International war Jack White erfolgreich wie kaum ein anderer deutscher Produzent, hier mit Paul Anka.
(Foto: imago images/teutopress)
Es wäre vermessen zu sagen, dass ich Jack White gekannt hätte. Aber wer kann das schon behaupten? Die, die jetzt alle so erstaunt sind, dass er tot ist? Eine Betrachtung auf das Leben.
Ein älterer Herr, vielleicht mit etwas zu dunklem Haar, von dem er sich bestimmt erhofft hatte, dass dieser Farbton ihm mehr Jugendlichkeit schenken würde, wird tot in seinem Haus aufgefunden, anscheinend hat er seinem Leben selbst ein Ende gesetzt. Und das nach den Schlagzeilen, dass seine viel jüngere Frau mit den extrem jungen Kindern sich von ihm getrennt und sein gesamtes künstlerisches Lebenswerk wohl recht lieblos aus der Charlottenburger Stadtwohnung, die ihr mittlerweile gehört, geschafft hatte. Sein Herz soll gebrochen gewesen sein.
Sagen wir mal so: Vier Ehen und sieben Kinder kosten. Und ob Kleinkinder Gucci-Schuhe tragen müssen, ob man einen Innen- und Außenpool haben muss und so weiter und so fort - müßig. Das muss jeder selbst wissen. Interessant für mich war diese Woche viel eher, wer sich alles dazu geäußert hat, dass er oder sie so gut befreundet war mit Jack White. Dass man ihm so viel zu verdanken hätte. Dass man sich "gerade noch" gesehen hätte. Kann alles sein. Aber wo waren sie jetzt, als er sich in den Schlagzeilen sah, als verlassener Ehemann, gehörnt obendrein?
Wenn ich Jack White gesehen habe, morgens beim Kaffeetrinken in einem Berliner Tennis-Club oder abends in einem schönen Charlottenburger Restaurant, war er oft allein. Das mag frei gewählt gewesen sein. Vielleicht hat er auch überall Leute getroffen, die er kannte, und musste sich nicht verabreden.

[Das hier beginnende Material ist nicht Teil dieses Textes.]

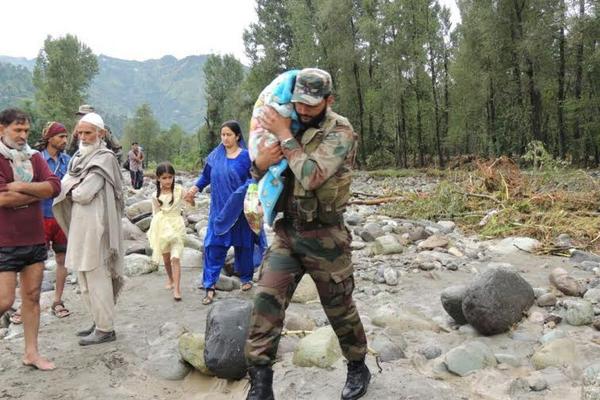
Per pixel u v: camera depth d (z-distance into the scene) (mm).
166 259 6523
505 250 8250
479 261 7699
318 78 3072
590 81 33281
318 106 3117
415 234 9109
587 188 12047
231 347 4211
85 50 71312
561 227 9188
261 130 3223
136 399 4074
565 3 29641
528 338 4719
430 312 5590
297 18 42406
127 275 7324
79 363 4586
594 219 9672
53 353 4801
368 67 43750
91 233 4797
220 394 4168
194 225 10547
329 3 39219
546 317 5160
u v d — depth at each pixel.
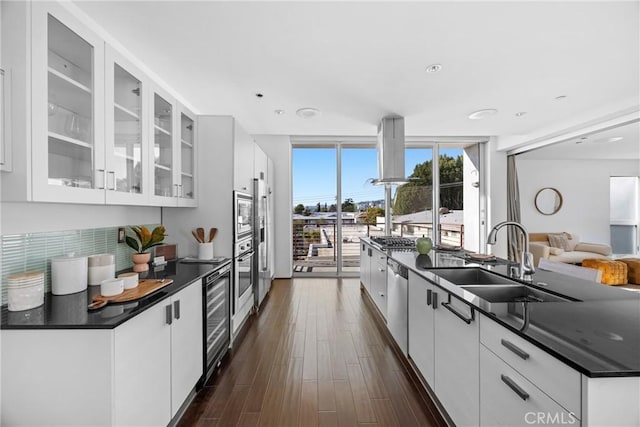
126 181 1.83
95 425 1.16
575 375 0.80
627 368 0.76
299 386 2.07
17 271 1.47
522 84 2.85
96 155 1.51
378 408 1.84
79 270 1.61
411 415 1.78
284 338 2.85
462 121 4.08
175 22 1.87
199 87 2.89
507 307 1.24
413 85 2.87
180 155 2.40
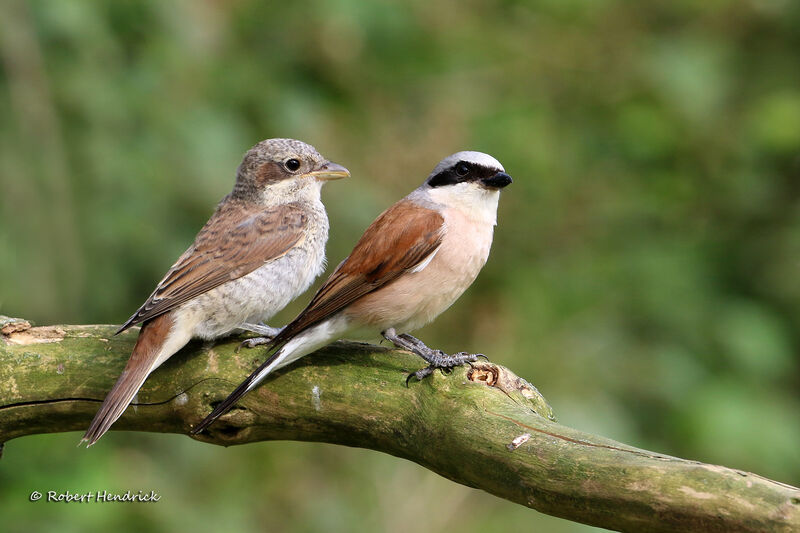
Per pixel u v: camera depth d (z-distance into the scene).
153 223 10.03
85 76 9.85
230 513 10.38
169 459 10.55
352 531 11.09
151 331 7.13
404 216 7.45
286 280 8.15
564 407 11.43
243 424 6.82
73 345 7.17
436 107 12.88
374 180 12.30
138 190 9.96
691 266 12.78
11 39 9.52
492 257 13.18
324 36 11.52
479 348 12.51
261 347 7.07
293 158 8.70
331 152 12.01
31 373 7.03
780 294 12.55
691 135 13.34
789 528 4.48
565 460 5.28
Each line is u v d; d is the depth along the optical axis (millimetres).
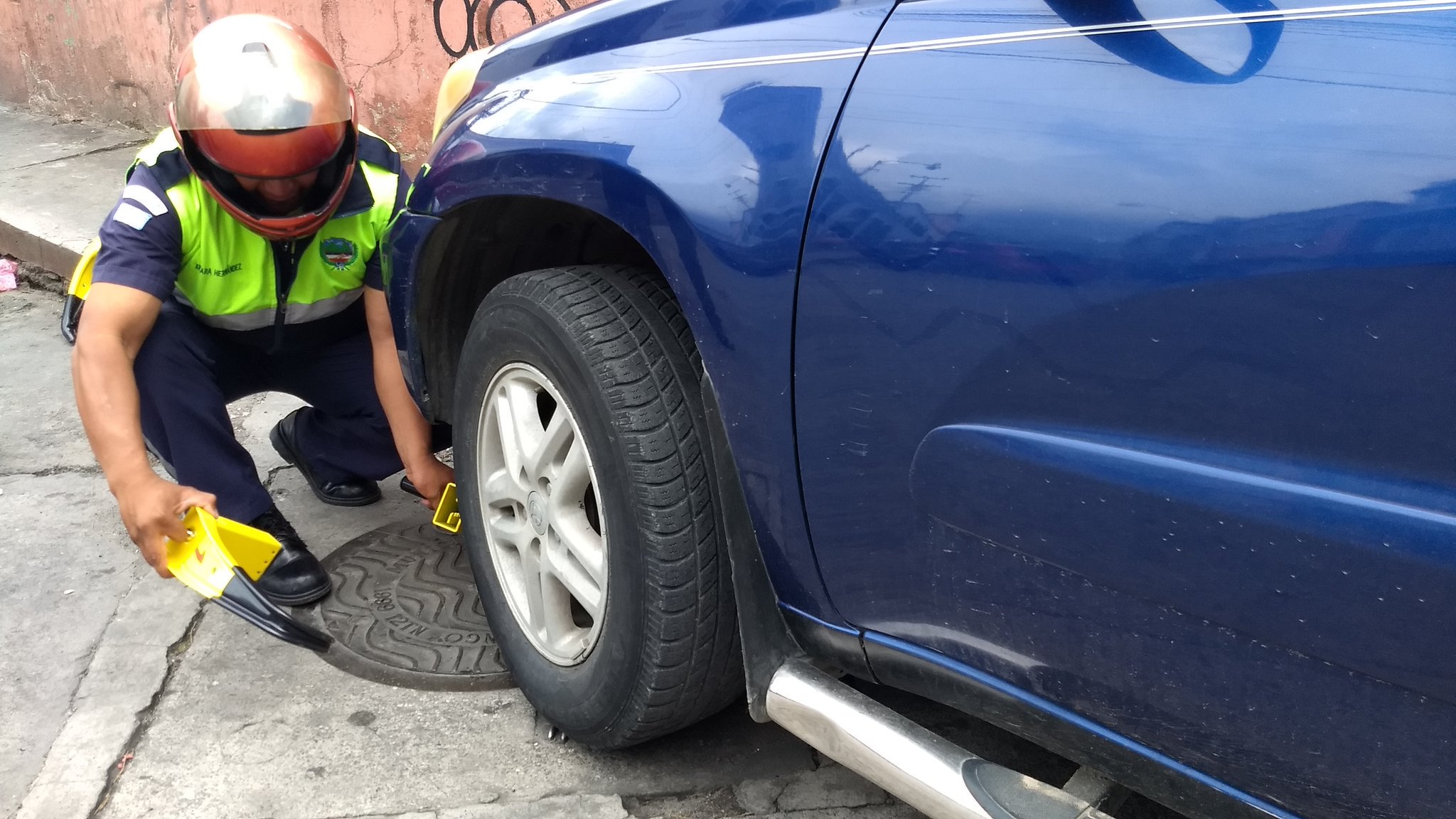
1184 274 1059
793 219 1364
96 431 2066
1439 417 938
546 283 1773
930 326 1254
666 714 1743
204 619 2396
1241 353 1038
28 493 2992
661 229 1521
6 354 4012
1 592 2514
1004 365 1203
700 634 1673
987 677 1368
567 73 1808
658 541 1625
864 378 1333
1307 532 1012
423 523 2826
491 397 1963
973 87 1235
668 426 1631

Auf mich hat er jedoch einen etwas einsamen Eindruck gemacht, seine Augen wirkten traurig; gleichzeitig wach, freundlich und interessiert an seiner Umwelt.
Für immer Fußballer
Der Mann mit dem einprägsamen Künstlernamen, dessen echter Name viel schöner klang, Horst Nußbaum, er war ein Kölsche Jung, im Herzen immer ein Fußballer, sagen die, die ihn besser kannten. In seinen letzten Stunden war er jedoch höchstens umgeben von seinen Goldenen Schallplatten (400), Auszeichnungen und Preisen für geschätzt 1000 Songs. Er ließ David Hasselhoff 1989 "Looking for Freedom" singen und half somit dabei, die Berliner Mauer einzureißen (according to David Hasselhoff).

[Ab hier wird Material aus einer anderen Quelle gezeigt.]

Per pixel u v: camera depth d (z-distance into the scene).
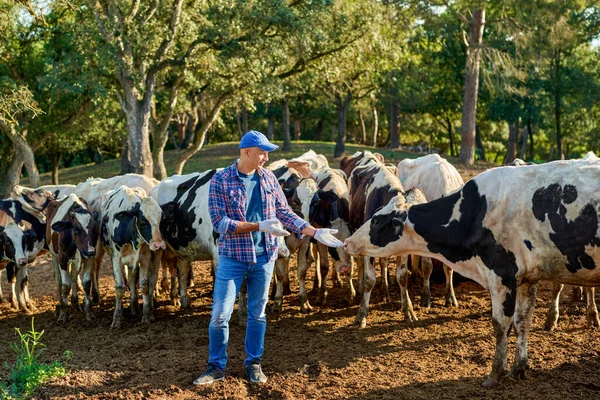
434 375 6.44
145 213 8.70
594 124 50.41
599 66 43.91
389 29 26.50
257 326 6.16
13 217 10.34
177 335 8.38
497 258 6.13
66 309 9.66
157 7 21.33
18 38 24.97
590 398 5.71
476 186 6.36
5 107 14.21
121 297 9.16
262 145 5.77
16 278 10.57
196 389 6.09
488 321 8.26
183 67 22.62
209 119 24.95
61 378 6.58
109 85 24.36
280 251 7.25
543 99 40.19
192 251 9.38
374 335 7.93
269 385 6.20
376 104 45.03
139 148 22.16
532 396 5.81
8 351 8.05
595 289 9.68
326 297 10.06
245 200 5.86
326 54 23.80
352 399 5.91
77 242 9.13
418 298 9.77
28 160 25.44
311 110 50.34
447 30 39.09
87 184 11.55
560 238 5.77
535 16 29.67
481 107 45.41
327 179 10.06
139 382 6.44
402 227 6.72
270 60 21.70
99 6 20.50
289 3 22.39
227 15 20.58
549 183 5.89
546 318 8.01
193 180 9.77
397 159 34.62
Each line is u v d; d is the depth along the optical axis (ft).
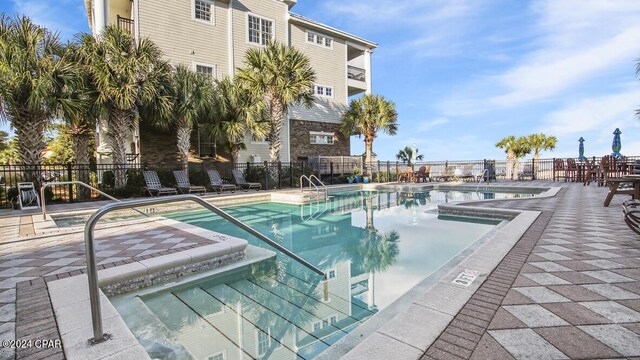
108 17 37.24
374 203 33.27
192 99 35.35
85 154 32.68
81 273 9.88
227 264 12.55
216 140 43.21
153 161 40.91
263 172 42.55
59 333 6.18
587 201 23.93
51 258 11.57
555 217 17.24
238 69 42.57
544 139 59.41
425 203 32.81
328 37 59.98
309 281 11.85
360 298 10.34
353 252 15.72
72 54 28.02
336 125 61.31
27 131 26.43
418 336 5.76
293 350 7.49
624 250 11.01
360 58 73.00
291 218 25.16
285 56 41.93
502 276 8.64
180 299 10.19
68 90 26.81
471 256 10.37
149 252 12.05
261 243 17.63
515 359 5.05
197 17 43.98
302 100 48.08
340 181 53.93
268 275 12.44
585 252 10.80
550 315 6.48
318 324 8.74
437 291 7.69
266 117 43.11
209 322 8.82
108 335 6.08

Er war der Mann hinter Laura Branigans "Gloria", er brachte Kaiser Franz 1974 zum Singen ("Fußball ist unser Leben") und er hat eine Platte gemacht, von der heute kaum jemand weiß, die aber unbedingt wiederentdeckt werden sollte: Stevie Woods "Take Me to Your Heaven". Der Sänger starb bereits vor über zehn Jahren, insofern hoffe ich, dass beide jetzt "Fly Away" im Himmel hören und sich vorwiegend über ihre Erfolge freuen.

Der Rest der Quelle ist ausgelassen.